■ TEXT BLOCK:
---------------

Full environment simulation is achieving wide adoption despite weak evidence of its impact on outcome. It is doing so because it has strong face validity, creates much enthusiasm from both students and teachers, and because it is what other high hazard industries do to mitigate errors and to create and maintain a culture of safety. Yet most of us working with simulation technologies and techniques generally try to maintain our objectivity. We ask ourselves if it really does what we think it does, how much fidelity is needed to achieve our educational goals, and how we weigh the costs and benefits. When we are using it for non-technical training such as improving teamwork, we want to understand how it should be used to meet the real objective—creating real lasting behavior and culture changes that will make health care more effective and safer.

The paper in this issue of QSHC by Shapiro and colleagues¹ demonstrates a model for using simulation to sustain behavior change and adds some additional evidence to bolster our general beliefs. But, as often happens with studies of educational and training interventions, we are left with many more questions than answers and are disappointed by an underpowered study, although not by much. That is not the fault of the investigators whose underlying methods were an advance over what we usually see in the world of non-technical simulation based training. The fault lies with having so few resources to perform the robust research designs needed, and also with the challenges of doing any research on human performance in naturalistic settings.

What is the utility of high fidelity, high realism, simulation based training for non-technical skills and culture change? We have plenty of evidence that those who experience it usually feel strongly that it is important for teaching skills which they do not otherwise experience or practice.^2,3 We have anecdotes illustrating how it appears to impact on clinical performance.⁴ Almost anyone who uses simulation to teach or reinforce teamwork or crisis resource management (CRM, or crew resource management as it is called in aviation) has encountered students who say they altered their fundamental way of doing things and working with their colleagues. I have heard many of these stories first hand, so I know the passion of those who have had such a transformational experience. That is one of the most useful applications of this form of simulation: transformational change for those who need first to recognize the problem before they can start to work on it. But fundamental, lasting, outcome altering organizational change cannot come with single interventions of one type. The important illustration from this study is how simulation can be coupled with other forms of CRM techniques to sustain improvements. Neither simulation nor non-simulation based training is likely to be effective alone for their intended purposes. Aviation, maritime, and nuclear industries all use combinations of stand-up training and simulation based training to establish and maintain human factors programs intended to minimize error, mitigate the error chain, and enhance performance. We get some tantalizing evidence in this new report that simulation has an additive component, at least in the short term, to classroom style training.

---------------

■ WORK INSTRUCTION 1:
Rewrite the editorial on simulation training from "Full environment simulation" to "effective and safer.", replacing "simulation" with "immersive training".
■ WORK INSTRUCTION 2:
In the editorial on simulation training, what is CRM called in aviation?
■ WORK INSTRUCTION 3:
List the reasons the editorial on simulation training gives for full environment simulation achieving wide adoption.

■ STORED DATA:
---------------

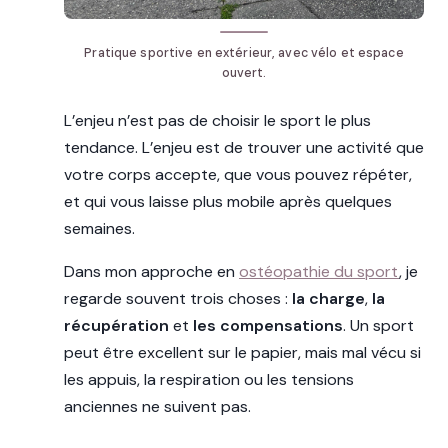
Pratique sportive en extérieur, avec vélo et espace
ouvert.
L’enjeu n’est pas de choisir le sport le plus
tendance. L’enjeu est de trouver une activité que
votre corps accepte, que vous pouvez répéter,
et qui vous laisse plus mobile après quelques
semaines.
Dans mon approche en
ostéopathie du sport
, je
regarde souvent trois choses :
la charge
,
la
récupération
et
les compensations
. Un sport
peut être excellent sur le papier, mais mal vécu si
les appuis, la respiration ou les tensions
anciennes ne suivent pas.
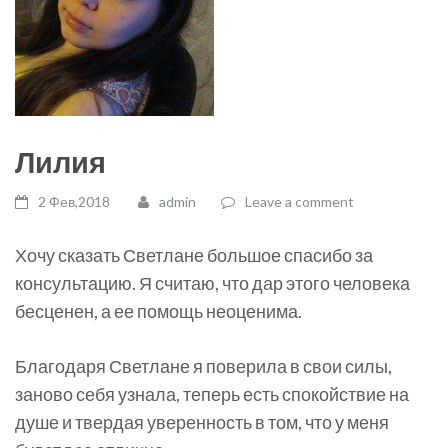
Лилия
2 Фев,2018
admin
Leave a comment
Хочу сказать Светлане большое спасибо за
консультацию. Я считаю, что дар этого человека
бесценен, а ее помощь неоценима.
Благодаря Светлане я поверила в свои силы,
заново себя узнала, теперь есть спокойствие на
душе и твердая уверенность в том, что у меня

---------------

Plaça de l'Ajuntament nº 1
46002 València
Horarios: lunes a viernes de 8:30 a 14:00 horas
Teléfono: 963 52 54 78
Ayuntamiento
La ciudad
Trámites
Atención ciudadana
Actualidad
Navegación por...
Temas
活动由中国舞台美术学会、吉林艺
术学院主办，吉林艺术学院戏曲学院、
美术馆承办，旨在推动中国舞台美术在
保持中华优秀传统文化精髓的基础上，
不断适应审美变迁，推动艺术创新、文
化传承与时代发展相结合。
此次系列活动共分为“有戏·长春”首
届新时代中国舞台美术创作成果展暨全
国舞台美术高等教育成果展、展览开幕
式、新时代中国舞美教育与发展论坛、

---------------

■ EXERCISE OUTPUT 1:
Full environment immersive training is achieving wide adoption despite weak evidence of its impact on outcome. It is doing so because it has strong face validity, creates much enthusiasm from both students and teachers, and because it is what other high hazard industries do to mitigate errors and to create and maintain a culture of safety. Yet most of us working with immersive training technologies and techniques generally try to maintain our objectivity. We ask ourselves if it really does what we think it does, how much fidelity is needed to achieve our educational goals, and how we weigh the costs and benefits. When we are using it for non-technical training such as improving teamwork, we want to understand how it should be used to meet the real objective—creating real lasting behavior and culture changes that will make health care more effective and safer.

■ EXERCISE OUTPUT 2:
Crew resource management.

■ EXERCISE OUTPUT 3:
- It has strong face validity.
- It creates much enthusiasm from both students and teachers.
- It is what other high hazard industries do to mitigate errors and to create and maintain a culture of safety.